═══ AUSZUG

Doppelmandate von Gemeinderatsmitgliedern in kantonalen Parlamenten sind in der Schweiz keine Seltenheit. Dass diese auch einen Einfluss auf die kantonale Politik haben, kann in der vorliegenden Untersuchung gezeigt werden. Gewichtig zeigt sich der Einfluss vor allem bei Gemeindepräsidentinnen und -präsidenten.
Anders als in verschiedenen anderen demokratischen Ländern (v.a. in Staaten der ehemaligen Sowjetunion) steht es den Parlamentarierinnen und Parlamentariern in der Schweiz frei, ein zweites politisches Mandat auf einer anderen Staatsebene zu bekleiden. Der Blick in die Kantonsparlamente verdeutlicht dies auf eindrückliche Weise. In den Parlamenten der Kantone Freiburg, Appenzell Innerrhoden und Wallis sassen zwischen 2006 und 2014 mehr als 30 Prozent der Mitglieder gleichzeitig in einem Gemeinderat. Und in den Kantonen Thurgau, Waadt und Freiburg ist nicht nur der Anteil Gemeinderätinnen und Gemeinderäte hoch: rund jede siebte Person bekleidet gleichzeitig auch das Amt der Gemeindepräsidentin oder des Gemeindepräsidenten.

══════
═══ GEGEBENE ANGABEN

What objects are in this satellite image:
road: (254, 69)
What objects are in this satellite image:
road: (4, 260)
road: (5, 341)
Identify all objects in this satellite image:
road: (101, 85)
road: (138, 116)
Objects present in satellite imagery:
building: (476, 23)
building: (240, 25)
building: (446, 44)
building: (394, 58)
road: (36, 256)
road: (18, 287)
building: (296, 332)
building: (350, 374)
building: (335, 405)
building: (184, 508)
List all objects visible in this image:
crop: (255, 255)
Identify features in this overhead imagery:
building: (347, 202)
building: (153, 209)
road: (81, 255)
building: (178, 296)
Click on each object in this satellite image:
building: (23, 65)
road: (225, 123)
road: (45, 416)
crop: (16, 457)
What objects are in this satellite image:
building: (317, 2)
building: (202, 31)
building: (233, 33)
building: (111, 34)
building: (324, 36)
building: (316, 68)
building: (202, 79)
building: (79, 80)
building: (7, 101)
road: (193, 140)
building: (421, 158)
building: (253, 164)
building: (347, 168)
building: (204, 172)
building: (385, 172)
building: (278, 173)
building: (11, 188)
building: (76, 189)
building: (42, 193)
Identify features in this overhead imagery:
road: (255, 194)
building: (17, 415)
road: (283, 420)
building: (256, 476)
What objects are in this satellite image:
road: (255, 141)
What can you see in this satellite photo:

══════

AUFGABE:
Beantworte anhand des Auszugs über Doppelmandate in der Schweiz die folgenden Fragen.
1. Bei welchen Amtsträgerinnen und Amtsträgern zeigt sich der Einfluss auf die kantonale Politik laut der Untersuchung vor allem?
2. In den Parlamenten welcher drei Kantone sassen zwischen 2006 und 2014 mehr als 30 Prozent der Mitglieder gleichzeitig in einem Gemeinderat?
3. Welcher Anteil bekleidet in den Kantonen Thurgau, Waadt und Freiburg gleichzeitig das Amt der Gemeindepräsidentin oder des Gemeindepräsidenten?

LÖSUNG:
1. Der Einfluss zeigt sich vor allem bei Gemeindepräsidentinnen und -präsidenten.
2. Es sind die Parlamente der Kantone Freiburg, Appenzell Innerrhoden und Wallis.
3. Rund jede siebte Person bekleidet gleichzeitig dieses Amt.